Your final scoring screen performance looks great -- however, you get hammered in 1998 and 1999. The problem is that the value factor works well on average but not all the time.
Outside the selection model, you come up with a time-series model that has the ability to predict when value outperforms growth. The predicted values of the model range between
0 and 1, with 0 meaning the model predicting a zero chance value will outperform growth, 0.7 meaning there is a 70% chance that value will outperform growth, and 1.0 meaning
there is a 100% predicted chance that value will out perform growth.
Currently in our scoring screen, you assign a "3" (i.e. 3 out of 5) to the value factor. Given the results of this auxiliary model, how might you change
the way the scoring screen works? Be specific.
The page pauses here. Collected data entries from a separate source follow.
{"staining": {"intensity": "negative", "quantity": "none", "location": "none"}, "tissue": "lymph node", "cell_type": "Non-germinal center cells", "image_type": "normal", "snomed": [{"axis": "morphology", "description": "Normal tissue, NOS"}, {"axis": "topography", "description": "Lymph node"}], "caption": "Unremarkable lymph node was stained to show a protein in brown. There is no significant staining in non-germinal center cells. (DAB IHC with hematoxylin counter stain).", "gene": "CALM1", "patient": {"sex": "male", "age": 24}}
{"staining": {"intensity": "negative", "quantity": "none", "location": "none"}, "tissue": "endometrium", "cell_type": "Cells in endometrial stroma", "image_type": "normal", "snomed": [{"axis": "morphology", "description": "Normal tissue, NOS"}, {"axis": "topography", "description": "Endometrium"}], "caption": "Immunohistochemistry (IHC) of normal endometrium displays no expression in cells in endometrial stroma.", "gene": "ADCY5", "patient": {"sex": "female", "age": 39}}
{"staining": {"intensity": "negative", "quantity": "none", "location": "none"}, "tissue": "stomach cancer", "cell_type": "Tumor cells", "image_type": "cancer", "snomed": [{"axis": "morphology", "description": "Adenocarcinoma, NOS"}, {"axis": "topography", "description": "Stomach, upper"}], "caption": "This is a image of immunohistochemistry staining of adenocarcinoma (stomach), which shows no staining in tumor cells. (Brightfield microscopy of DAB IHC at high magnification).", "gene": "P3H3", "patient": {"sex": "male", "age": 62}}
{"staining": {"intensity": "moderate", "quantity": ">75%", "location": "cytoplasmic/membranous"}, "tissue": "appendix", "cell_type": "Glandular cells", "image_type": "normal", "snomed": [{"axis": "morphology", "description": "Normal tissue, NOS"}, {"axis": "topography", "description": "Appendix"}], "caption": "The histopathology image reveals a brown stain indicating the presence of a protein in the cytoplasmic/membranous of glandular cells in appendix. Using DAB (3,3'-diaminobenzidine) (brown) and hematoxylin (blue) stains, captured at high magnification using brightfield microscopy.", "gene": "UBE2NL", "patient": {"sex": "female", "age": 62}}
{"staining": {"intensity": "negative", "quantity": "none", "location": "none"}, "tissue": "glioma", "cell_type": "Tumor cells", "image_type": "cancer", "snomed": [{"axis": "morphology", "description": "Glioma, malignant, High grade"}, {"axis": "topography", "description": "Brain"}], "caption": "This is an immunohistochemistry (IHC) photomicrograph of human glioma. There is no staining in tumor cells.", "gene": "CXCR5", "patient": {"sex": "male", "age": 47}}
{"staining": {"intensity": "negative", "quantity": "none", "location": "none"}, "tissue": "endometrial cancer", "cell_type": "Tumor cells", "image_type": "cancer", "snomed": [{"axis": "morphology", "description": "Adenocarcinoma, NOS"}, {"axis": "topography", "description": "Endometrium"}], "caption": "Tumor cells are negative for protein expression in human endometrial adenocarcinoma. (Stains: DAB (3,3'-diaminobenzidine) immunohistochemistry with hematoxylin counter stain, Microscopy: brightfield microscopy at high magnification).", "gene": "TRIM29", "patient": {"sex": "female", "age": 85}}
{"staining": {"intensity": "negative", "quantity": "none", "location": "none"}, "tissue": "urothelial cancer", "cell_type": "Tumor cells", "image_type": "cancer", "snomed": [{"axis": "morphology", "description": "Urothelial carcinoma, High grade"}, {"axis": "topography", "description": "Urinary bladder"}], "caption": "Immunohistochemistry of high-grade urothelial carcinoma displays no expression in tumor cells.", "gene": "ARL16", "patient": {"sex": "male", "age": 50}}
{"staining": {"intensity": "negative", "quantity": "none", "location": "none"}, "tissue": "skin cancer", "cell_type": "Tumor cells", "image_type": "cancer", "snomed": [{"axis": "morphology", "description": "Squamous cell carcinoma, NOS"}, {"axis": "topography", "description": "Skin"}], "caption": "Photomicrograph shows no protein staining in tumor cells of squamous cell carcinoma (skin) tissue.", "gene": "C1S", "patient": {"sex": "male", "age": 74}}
In some of the presentations today, we saw that the long-short portfolio had greater volatility than the S&P 500. Perhaps the extra performance we get over and above the S&P is just the result
of taking on extra variance risk. Comment. Indeed, how do we think of the 2x2 that I mentioned in class (with $100 million under management, you go long $200 and short $200). It was far larger volatility than
the S&P 500? Comment. [Quarter page]
Provide a group evaluation. Names and percentage contributions (including your own).
If a group member participated in a subset of assignments, please assess the contribution based on the sum of assignments they participated in -- and note which assignment they did not participate in.
Thanks. If you leave this question blank, I am assuming equal weights.